Segment Start: MATERIAL FOR THIS TASK

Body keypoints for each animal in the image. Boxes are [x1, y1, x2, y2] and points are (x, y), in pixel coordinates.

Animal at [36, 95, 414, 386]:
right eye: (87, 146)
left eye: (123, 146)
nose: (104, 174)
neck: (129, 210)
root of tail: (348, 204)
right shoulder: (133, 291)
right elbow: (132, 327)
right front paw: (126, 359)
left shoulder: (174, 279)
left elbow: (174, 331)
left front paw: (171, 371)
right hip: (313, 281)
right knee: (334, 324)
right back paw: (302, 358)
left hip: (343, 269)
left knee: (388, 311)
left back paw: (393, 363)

Segment End: MATERIAL FOR THIS TASK
Segment Start: MATERIAL FOR THIS TASK

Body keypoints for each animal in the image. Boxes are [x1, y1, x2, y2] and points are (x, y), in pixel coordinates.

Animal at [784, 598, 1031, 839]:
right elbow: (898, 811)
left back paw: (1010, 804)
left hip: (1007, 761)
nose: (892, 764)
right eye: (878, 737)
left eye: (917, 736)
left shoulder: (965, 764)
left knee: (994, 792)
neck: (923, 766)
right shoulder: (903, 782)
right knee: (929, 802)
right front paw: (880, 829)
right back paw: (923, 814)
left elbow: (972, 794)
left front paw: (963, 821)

Segment End: MATERIAL FOR THIS TASK
Segment Start: MATERIAL FOR THIS TASK

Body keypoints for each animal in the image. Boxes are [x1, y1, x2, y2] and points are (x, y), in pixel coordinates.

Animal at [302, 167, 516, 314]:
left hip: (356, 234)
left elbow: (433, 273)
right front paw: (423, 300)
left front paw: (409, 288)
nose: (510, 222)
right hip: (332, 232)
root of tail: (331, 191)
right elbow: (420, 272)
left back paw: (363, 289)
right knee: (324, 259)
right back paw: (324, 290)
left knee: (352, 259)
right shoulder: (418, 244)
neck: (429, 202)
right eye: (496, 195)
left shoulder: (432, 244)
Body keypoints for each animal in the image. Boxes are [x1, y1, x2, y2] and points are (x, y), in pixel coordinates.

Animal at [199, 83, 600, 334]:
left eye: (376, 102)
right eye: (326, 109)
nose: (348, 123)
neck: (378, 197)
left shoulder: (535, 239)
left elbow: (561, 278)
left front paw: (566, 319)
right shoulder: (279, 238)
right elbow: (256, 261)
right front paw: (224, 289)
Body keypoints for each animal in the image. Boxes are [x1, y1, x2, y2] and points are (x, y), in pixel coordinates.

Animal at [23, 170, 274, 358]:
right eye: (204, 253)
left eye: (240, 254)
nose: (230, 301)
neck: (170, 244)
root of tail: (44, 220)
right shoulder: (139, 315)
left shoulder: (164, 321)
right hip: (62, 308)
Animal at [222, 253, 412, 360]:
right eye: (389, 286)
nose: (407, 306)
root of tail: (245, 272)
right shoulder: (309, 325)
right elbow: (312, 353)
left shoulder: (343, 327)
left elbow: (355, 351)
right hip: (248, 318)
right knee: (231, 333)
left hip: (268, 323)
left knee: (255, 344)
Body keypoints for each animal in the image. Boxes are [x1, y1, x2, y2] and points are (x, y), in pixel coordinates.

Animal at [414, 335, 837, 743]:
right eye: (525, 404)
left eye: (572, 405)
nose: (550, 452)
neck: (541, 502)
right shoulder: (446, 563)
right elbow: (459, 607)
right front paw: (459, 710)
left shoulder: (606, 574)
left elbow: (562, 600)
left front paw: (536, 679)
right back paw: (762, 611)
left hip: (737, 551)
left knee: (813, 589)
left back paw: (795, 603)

Segment End: MATERIAL FOR THIS TASK

REQUIRED ACTION: Retype the records above, but only those lines that fall between the line containing "right shoulder: (133, 291)" and the line containing "left knee: (388, 311)", with both of those lines included, exactly as written.

RESULT OF THE EXERCISE:
right shoulder: (133, 291)
right elbow: (132, 327)
right front paw: (126, 359)
left shoulder: (174, 279)
left elbow: (174, 331)
left front paw: (171, 371)
right hip: (313, 281)
right knee: (334, 324)
right back paw: (302, 358)
left hip: (343, 269)
left knee: (388, 311)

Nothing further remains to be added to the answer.